Начинает смеркаться, на ужин нам подают белую фасоль, хлеб и вино; потом одни разбредаются по двору, другие отправляются спать. В комнате, рядом с той, где размещены американцы, горит свет, мы распахиваем ее широкие двери, похожие на двери амбара. Повсюду: на койках, на полу — сидят люди; какой-то американец, конфузясь, держит перед ними речь. Он не знает, куда девать руки, и то и дело смущенно улыбается. Англичане, шотландцы, валийцы, ирландцы и канадцы слушают его затаив дыхание.

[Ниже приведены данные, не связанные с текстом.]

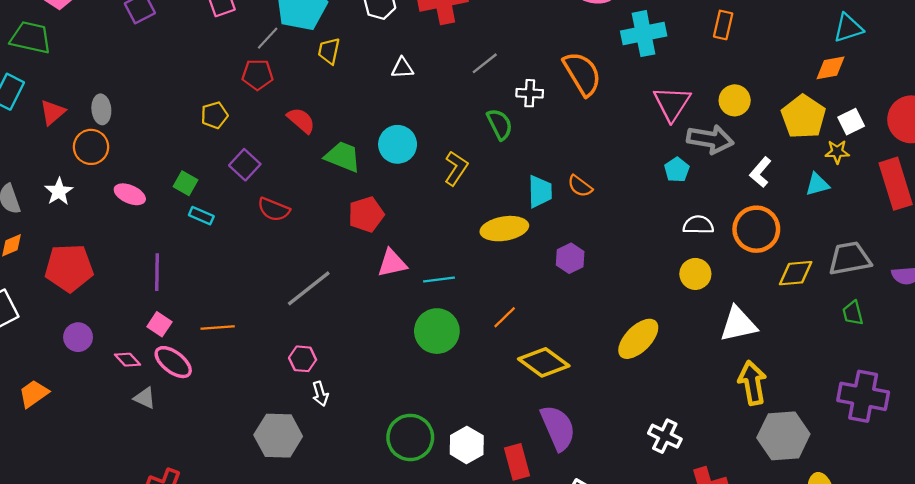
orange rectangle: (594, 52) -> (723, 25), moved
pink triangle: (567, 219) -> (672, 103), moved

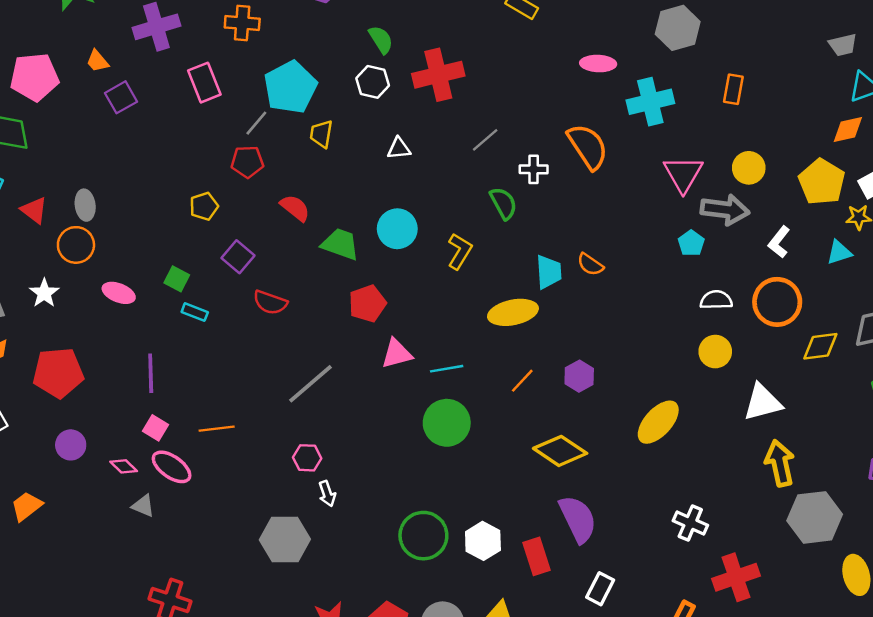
red triangle: (53, 112) -> (34, 210), turned -40
purple hexagon: (570, 258) -> (579, 376), moved
orange line: (505, 317) -> (522, 381), moved

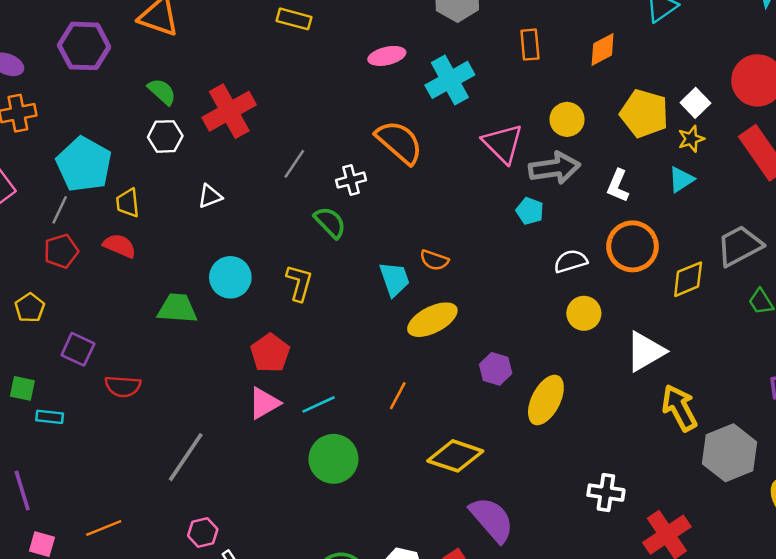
orange diamond: (848, 130) -> (603, 49), moved
red semicircle: (295, 208) -> (119, 246), moved
red pentagon: (367, 304) -> (270, 353), moved
yellow ellipse: (513, 312) -> (432, 320), moved
purple hexagon: (579, 376) -> (496, 369), moved

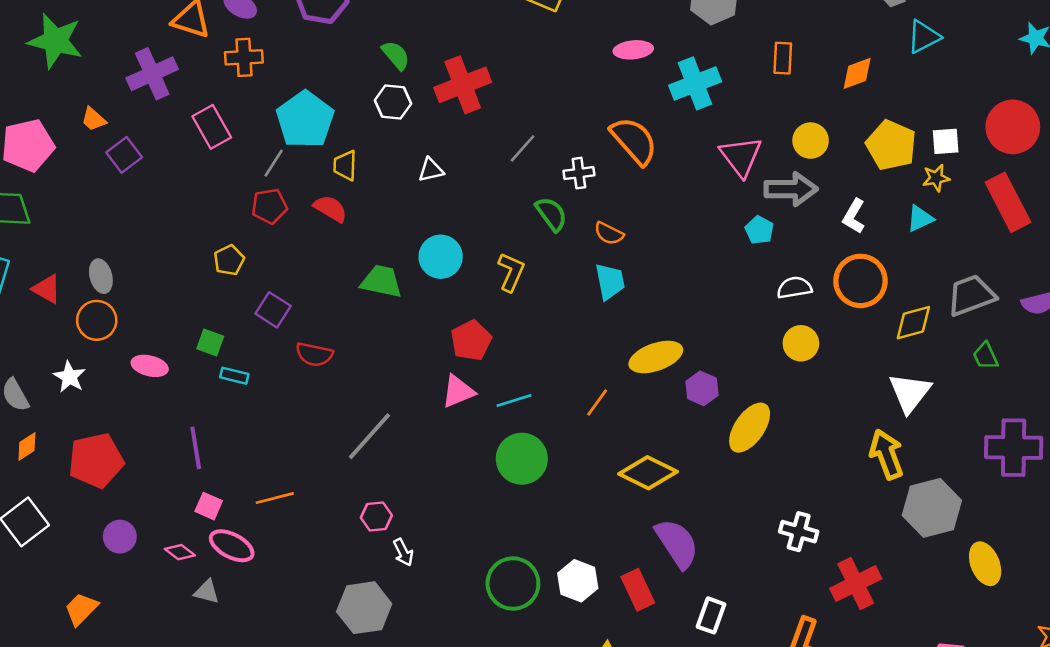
white square: (695, 103) -> (946, 141), turned 32
orange semicircle: (434, 260) -> (609, 233), moved
yellow ellipse: (432, 320) -> (656, 357), moved
white triangle: (645, 351) -> (910, 393), moved, turned -30

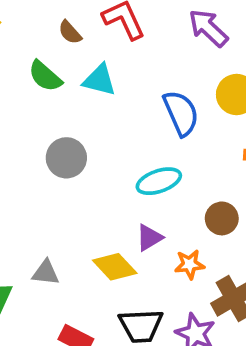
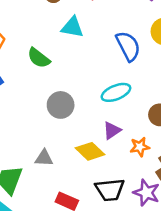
green semicircle: (45, 76) -> (39, 58), moved
gray circle: (66, 158) -> (61, 105), moved

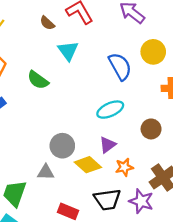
cyan triangle: (72, 27) -> (68, 51), turned 45
gray circle: (61, 105) -> (62, 146), moved
orange star: (140, 147) -> (124, 167), moved

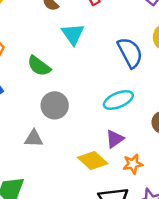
gray circle: (62, 146) -> (55, 105), moved
gray triangle: (46, 172) -> (34, 138), moved

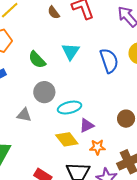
cyan triangle: (73, 34) -> (71, 51), moved
cyan ellipse: (118, 100) -> (70, 108), moved

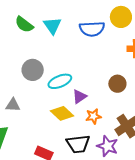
green semicircle: (37, 60) -> (24, 24), moved
blue semicircle: (109, 61) -> (92, 29), turned 115
gray triangle: (24, 115) -> (13, 105), moved

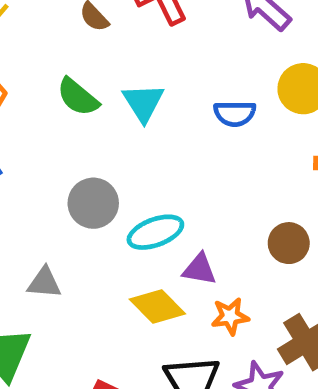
blue semicircle: (92, 29) -> (235, 114), size x0.7
purple triangle: (79, 97) -> (199, 269), turned 42

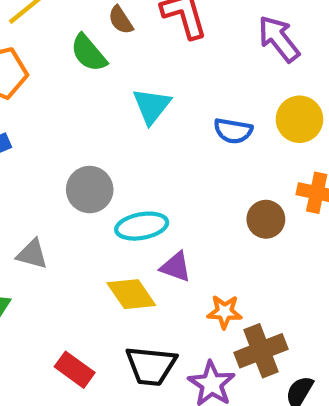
green semicircle: (78, 97) -> (89, 53), moved
brown circle: (289, 243) -> (266, 219), moved
orange star: (230, 316) -> (225, 312), moved

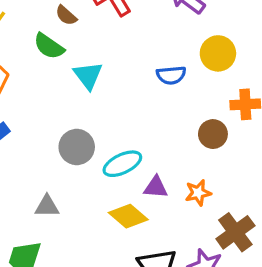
cyan triangle: (152, 106) -> (88, 75), moved
orange star: (225, 312) -> (198, 193), moved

— Мы с товарищем, — рассказывает американец, — забрались на пароход и спрятались в отсеке трюма. Мы рассудили — не может так быть, чтобы среди команды не нашлось сторонников Испанской республики; нам сказали, что они непременно нас разыщут и будут нас подкармливать. Но были там эти сторонники, не было их, или они просто побоялись с нами связаться, нам так и не довелось узнать…

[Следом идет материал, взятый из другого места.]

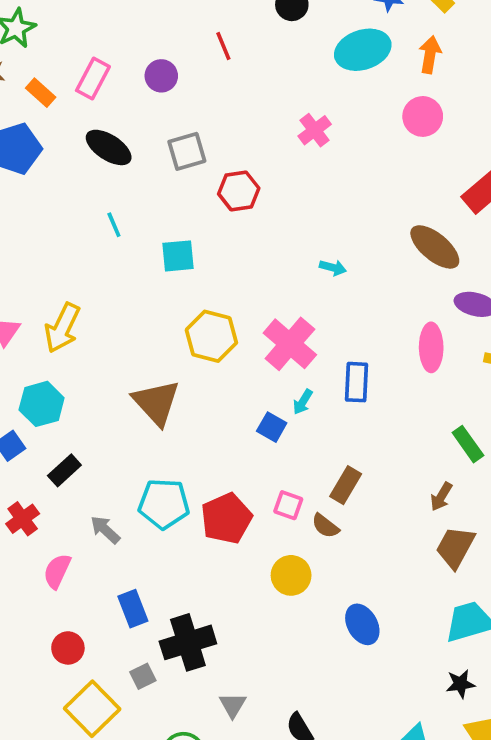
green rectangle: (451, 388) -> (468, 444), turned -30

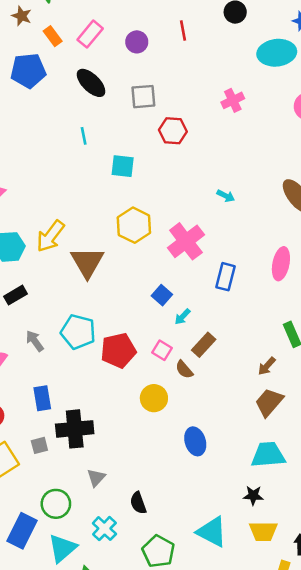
yellow arrow: (62, 328) -> (50, 236), moved
cyan arrow: (303, 402) -> (182, 317), moved

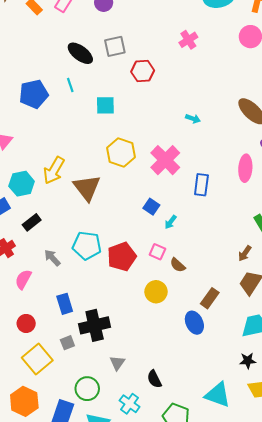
blue pentagon: (28, 71) -> (34, 94), moved
black ellipse: (91, 83) -> (80, 53), moved
brown rectangle: (204, 345) -> (210, 298), moved

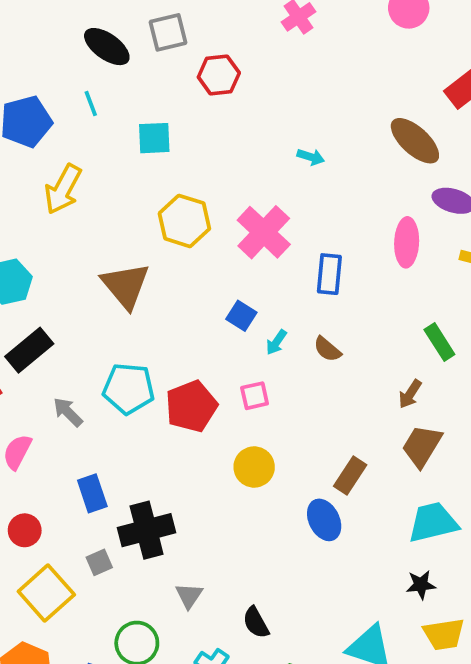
yellow arrow: (54, 170) -> (63, 189), moved
black rectangle: (32, 222) -> (29, 350), size x1.4
pink square: (157, 252) -> (255, 396), turned -35
brown semicircle: (178, 265) -> (327, 349), moved

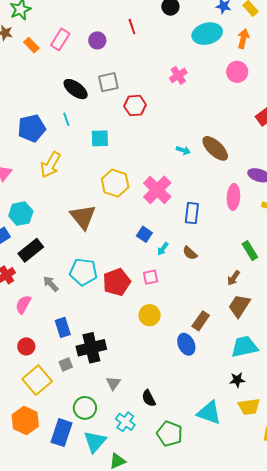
brown ellipse: (415, 141) -> (215, 148), moved

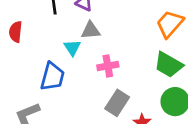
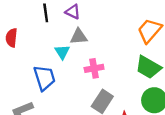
blue trapezoid: (52, 77) -> (44, 78), turned -32

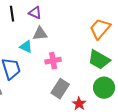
cyan triangle: (62, 52) -> (26, 47), turned -32

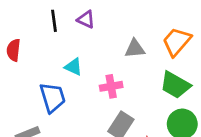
gray triangle: (40, 34) -> (135, 49), moved

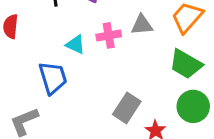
pink cross: (111, 86) -> (109, 35), moved

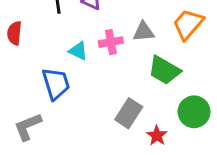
green trapezoid: (186, 64) -> (164, 70), moved

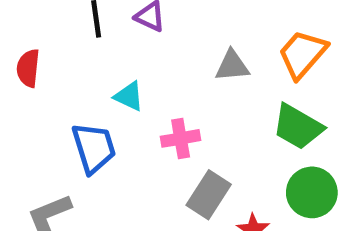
pink cross: (111, 42) -> (181, 138), moved
green trapezoid: (164, 70) -> (298, 127), moved

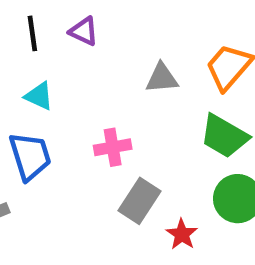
cyan triangle: (129, 96) -> (39, 96), moved

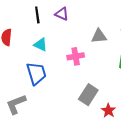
pink cross: (113, 147) -> (76, 56), moved

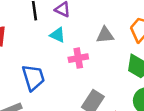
cyan triangle: (41, 45) -> (58, 35), moved

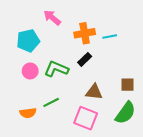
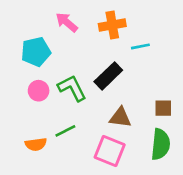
orange cross: (85, 33) -> (112, 25), moved
black rectangle: (85, 59) -> (108, 76), size x1.5
green L-shape: (56, 69) -> (72, 88), turned 40
green semicircle: (125, 113) -> (161, 144), turned -30

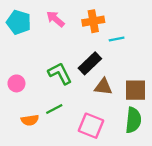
cyan pentagon: (36, 52) -> (19, 22), moved, turned 30
pink circle: (39, 91) -> (16, 83), moved
brown square: (163, 108) -> (136, 90), size x1.5
brown triangle: (120, 118) -> (103, 87), moved

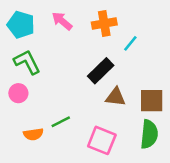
cyan line: (117, 39) -> (130, 43), turned -40
green L-shape: (60, 73) -> (27, 62), moved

Он рассказывает очень простую историю: как после десяти дней без сна, проведенных в голоде и грязи в трюме роскошного парохода (все это время они не ели ничего, кроме отбросов, которые им изредка удавалось раздобыть), неподалеку от Франции они спрыгнули с борта парохода, доплыли до берега и там связались с местным комитетом, У этого парня и сейчас истощенный, усталый вид. Он заканчивает свой рассказ, рассказ о лишениях, о стойкости, обыденной фразой: «И вот мы здесь» — и по-детски улыбается. Слушатели разражаются аплодисментами, кричат: «Молодчага, парень. Браво, янки!», хлопают его по спине и снова кричат. Тут англичанин, исполняющий обязанности председателя, говорит:
— Я уверен, что теперь, когда мы выслушали историю товарища Табба, мы еще лучше понимаем, почему испанский народ должен во что бы то ни стало победить в этой войне. У этого товарища очень типичная история: истории, подобные этой, могут рассказать многие из нас. Эта история показывает, как рабочие всего мира относятся к Испании. Они знают, что эта страна решила отстаивать свою независимость и свои свободно выбранные органы власти, невзирая на все препоны, которые ставят на их пути фашистские державы и наше, черт бы его побрал, правительство…
— Черт бы побрал тебя вместе с твоими речами! — выкрикивает кто-то; в ответ раздается дружный смех.
— Будь по-вашему, — смеется председатель. — Не хотите речей — не надо. Вот товарищ, не могу произнести его фамилию, вызвался спеть.
Сверкая в улыбке золотыми зубами, молодой венгр встает и заводит душещипательную песню; он энергично жестикулирует и так нещадно тянет верхние ноты, что терпение слушателей быстро иссякает; они кричат: «Давай кончай, тоже еще соловей выискался!» Но венгр разошелся. Он улыбается и поет, поет и улыбается, не в силах остановиться, пока слушатели скопом не набрасываются на него и не валят на кровать. Следом за венгром на середину комнаты выходит коротышка ирландец.